The former group’s repeated illegal forays over the years into plants prompted EDF to spend hundreds of millions of euros on fences, alarms, guards and dogs.
The aim of the drone flights is “organized provocation” to “disrupt the surveillance chain and protection of these sites,” France’s Secretariat-General for Defense and National Security said in a statement. While confirming the mystery, Interior Minister Bernard Cazeneuve has provided scant details on the investigation.
“We aren’t taking this lightly,” French Energy Minister Segolene Royal said in a television interview Nov. 2. Any questioning of the credibility of France’s nuclear energy security is “unfounded.”
That’s precisely what the drone flights have done, according to Greenpeace and opposition lawmakers.

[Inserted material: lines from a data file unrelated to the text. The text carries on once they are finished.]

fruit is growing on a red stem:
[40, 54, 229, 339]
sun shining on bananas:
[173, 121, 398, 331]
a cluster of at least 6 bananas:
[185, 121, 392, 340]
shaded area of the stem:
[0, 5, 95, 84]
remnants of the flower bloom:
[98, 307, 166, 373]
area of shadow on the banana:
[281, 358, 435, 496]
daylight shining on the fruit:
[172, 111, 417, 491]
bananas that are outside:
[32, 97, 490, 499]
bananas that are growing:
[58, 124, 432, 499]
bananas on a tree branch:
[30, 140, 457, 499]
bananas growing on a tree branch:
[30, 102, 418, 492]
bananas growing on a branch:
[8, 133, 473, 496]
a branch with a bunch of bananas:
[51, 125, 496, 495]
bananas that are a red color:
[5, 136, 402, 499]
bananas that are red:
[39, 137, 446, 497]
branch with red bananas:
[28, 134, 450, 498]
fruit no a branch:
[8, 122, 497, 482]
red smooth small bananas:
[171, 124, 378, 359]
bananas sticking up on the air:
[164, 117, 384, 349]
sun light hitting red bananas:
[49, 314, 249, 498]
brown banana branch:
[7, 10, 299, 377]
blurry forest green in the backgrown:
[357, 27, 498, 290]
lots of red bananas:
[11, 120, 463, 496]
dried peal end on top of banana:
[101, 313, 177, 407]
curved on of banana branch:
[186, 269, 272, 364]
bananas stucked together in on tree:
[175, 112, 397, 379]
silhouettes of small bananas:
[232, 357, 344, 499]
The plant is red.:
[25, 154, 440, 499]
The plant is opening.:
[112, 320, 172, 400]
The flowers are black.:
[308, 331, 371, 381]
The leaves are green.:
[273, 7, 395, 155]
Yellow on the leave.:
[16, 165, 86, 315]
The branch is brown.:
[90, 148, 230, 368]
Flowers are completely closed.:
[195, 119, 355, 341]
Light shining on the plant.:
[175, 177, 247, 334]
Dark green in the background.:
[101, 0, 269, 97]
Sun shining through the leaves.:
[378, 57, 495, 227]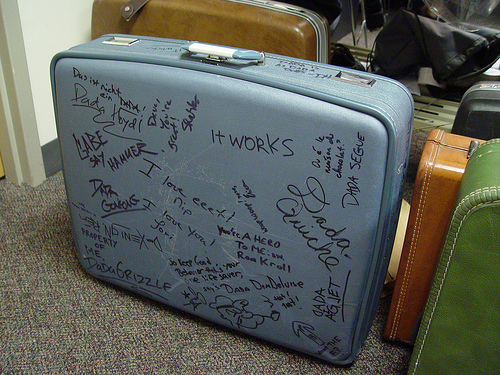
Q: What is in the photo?
A: Suitcases.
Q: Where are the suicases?
A: On the ground.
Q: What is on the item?
A: Writing.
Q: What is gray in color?
A: The ground.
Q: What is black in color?
A: The bag.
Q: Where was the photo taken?
A: In a room.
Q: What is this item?
A: A bag.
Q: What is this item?
A: A briefcase.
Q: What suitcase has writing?
A: A gray colored suitcase.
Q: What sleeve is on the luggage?
A: A black jacket.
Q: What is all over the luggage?
A: Writing.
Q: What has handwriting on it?
A: Suitcase.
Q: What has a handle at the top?
A: Suitcase.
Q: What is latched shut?
A: Suitcase.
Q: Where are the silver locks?
A: Top of suitcase.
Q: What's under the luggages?
A: Carpet.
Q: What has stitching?
A: Brown suitcase.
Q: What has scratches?
A: Suitcase.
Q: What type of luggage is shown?
A: Suitcases.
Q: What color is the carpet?
A: Grey.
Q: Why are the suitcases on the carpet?
A: They are being checked.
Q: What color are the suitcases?
A: Blue, brown, green and black.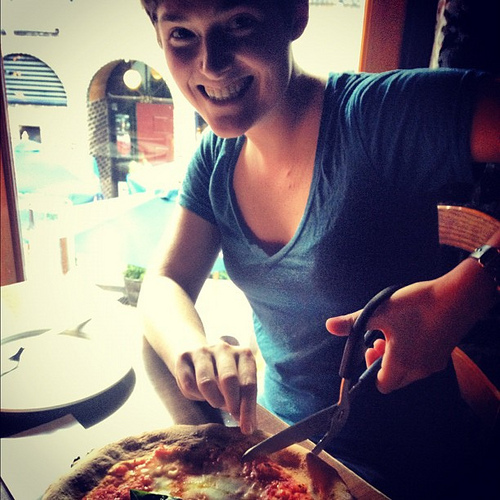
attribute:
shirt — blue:
[173, 78, 451, 445]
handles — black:
[339, 283, 399, 396]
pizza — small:
[83, 437, 342, 497]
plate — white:
[8, 314, 165, 424]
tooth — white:
[224, 89, 229, 98]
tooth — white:
[225, 85, 242, 97]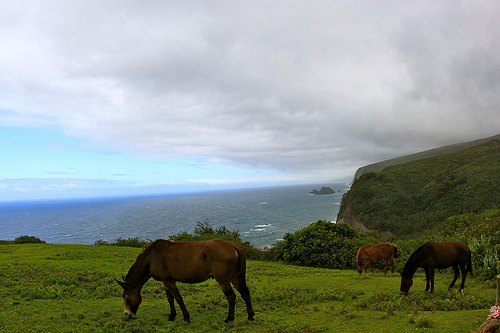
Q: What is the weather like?
A: It is stormy.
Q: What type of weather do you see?
A: It is stormy.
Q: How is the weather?
A: It is stormy.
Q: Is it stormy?
A: Yes, it is stormy.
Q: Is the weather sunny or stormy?
A: It is stormy.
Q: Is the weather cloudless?
A: No, it is stormy.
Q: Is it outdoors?
A: Yes, it is outdoors.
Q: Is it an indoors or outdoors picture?
A: It is outdoors.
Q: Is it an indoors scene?
A: No, it is outdoors.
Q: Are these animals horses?
A: Yes, all the animals are horses.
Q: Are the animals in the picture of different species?
A: No, all the animals are horses.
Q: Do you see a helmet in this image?
A: No, there are no helmets.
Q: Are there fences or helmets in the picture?
A: No, there are no helmets or fences.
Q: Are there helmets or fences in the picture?
A: No, there are no helmets or fences.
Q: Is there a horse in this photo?
A: Yes, there is a horse.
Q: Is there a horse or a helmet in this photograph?
A: Yes, there is a horse.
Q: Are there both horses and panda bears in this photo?
A: No, there is a horse but no panda bears.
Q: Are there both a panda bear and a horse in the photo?
A: No, there is a horse but no panda bears.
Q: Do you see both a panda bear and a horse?
A: No, there is a horse but no panda bears.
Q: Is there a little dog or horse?
A: Yes, there is a little horse.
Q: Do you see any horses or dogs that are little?
A: Yes, the horse is little.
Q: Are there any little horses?
A: Yes, there is a little horse.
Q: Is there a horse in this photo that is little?
A: Yes, there is a horse that is little.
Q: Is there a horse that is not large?
A: Yes, there is a little horse.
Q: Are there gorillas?
A: No, there are no gorillas.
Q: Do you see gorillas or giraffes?
A: No, there are no gorillas or giraffes.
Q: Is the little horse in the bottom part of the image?
A: Yes, the horse is in the bottom of the image.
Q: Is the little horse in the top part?
A: No, the horse is in the bottom of the image.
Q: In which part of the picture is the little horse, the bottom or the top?
A: The horse is in the bottom of the image.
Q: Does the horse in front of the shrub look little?
A: Yes, the horse is little.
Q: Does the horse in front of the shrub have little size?
A: Yes, the horse is little.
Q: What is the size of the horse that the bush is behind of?
A: The horse is little.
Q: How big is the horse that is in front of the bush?
A: The horse is little.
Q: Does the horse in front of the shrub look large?
A: No, the horse is little.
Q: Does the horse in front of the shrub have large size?
A: No, the horse is little.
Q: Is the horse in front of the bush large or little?
A: The horse is little.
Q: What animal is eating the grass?
A: The horse is eating the grass.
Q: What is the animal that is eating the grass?
A: The animal is a horse.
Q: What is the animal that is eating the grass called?
A: The animal is a horse.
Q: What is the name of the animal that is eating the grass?
A: The animal is a horse.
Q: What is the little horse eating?
A: The horse is eating grass.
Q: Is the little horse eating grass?
A: Yes, the horse is eating grass.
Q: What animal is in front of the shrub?
A: The horse is in front of the shrub.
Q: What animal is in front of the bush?
A: The horse is in front of the shrub.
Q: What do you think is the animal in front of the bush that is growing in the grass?
A: The animal is a horse.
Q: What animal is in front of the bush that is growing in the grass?
A: The animal is a horse.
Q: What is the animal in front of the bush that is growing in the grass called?
A: The animal is a horse.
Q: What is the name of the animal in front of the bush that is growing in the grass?
A: The animal is a horse.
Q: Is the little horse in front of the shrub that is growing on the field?
A: Yes, the horse is in front of the bush.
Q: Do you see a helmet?
A: No, there are no helmets.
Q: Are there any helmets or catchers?
A: No, there are no helmets or catchers.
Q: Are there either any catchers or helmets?
A: No, there are no helmets or catchers.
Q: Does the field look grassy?
A: Yes, the field is grassy.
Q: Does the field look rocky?
A: No, the field is grassy.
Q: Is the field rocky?
A: No, the field is grassy.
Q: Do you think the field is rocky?
A: No, the field is grassy.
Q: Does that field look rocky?
A: No, the field is grassy.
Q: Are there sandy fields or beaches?
A: No, there is a field but it is grassy.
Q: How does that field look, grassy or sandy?
A: The field is grassy.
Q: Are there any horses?
A: Yes, there is a horse.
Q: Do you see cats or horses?
A: Yes, there is a horse.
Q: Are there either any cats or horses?
A: Yes, there is a horse.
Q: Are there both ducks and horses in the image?
A: No, there is a horse but no ducks.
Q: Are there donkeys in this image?
A: No, there are no donkeys.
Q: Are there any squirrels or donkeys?
A: No, there are no donkeys or squirrels.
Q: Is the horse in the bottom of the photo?
A: Yes, the horse is in the bottom of the image.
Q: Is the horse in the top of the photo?
A: No, the horse is in the bottom of the image.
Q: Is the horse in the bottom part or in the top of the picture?
A: The horse is in the bottom of the image.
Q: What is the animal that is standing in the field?
A: The animal is a horse.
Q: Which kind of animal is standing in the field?
A: The animal is a horse.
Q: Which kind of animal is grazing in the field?
A: The animal is a horse.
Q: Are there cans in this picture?
A: No, there are no cans.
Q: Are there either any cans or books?
A: No, there are no cans or books.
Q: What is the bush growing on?
A: The bush is growing on the field.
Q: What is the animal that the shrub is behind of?
A: The animal is a horse.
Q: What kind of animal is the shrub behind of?
A: The shrub is behind the horse.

“The threat from drones may be real but in this case I believe it’s a provocation” from an anti-nuclear group, Michel Sordi, an opposition UMP lawmaker from Haut-Rhin, the location of the Fessenheim nuclear plant that was visited by a drone, said in a telephone interview. “It may be time to start shooting them down, to move to another level of security and sanctions against this behavior.”
Under French law, aircraft are forbidden from flying below 1,000 meters within a five-kilometer (three-mile) of a nuclear plant. Infringements are punishable by a year in prison and 75,000 euros ($94,000) in fines.
Anti-nuclear groups and France’s Green opposition members have denounced the drone flights as evidence that the risks to nuclear plants are underestimated.
“There are vulnerable areas within nuclear plants,” according to Denis Baupin, a Greens lawmaker. “The spent-fuel pools aren’t bunkered and this is why the regulator ASN has been asking for this for years.”
Each of EDF’s nuclear reactors has a water tank that stores spent atomic fuel rods, keeping them cool and trapping deadly radiation. The country’s atomic watchdog, Autorite de Surete Nucleaire, has been asking EDF to make safety improvements on the pools because mishaps resulting in a loss of coolant would be hard to stop. Only a new reactor under construction at Flamanville in Normandy has its pool protected by a double concrete shield.
In recent days French authorities and nuclear operators have said very little about the incursions, raising speculation that they may have reached an impasse about their origin.
“It could be young people doing it for fun and we will find videos of it on YouTube in the coming weeks or it could be people with really bad intentions,” Baupin said.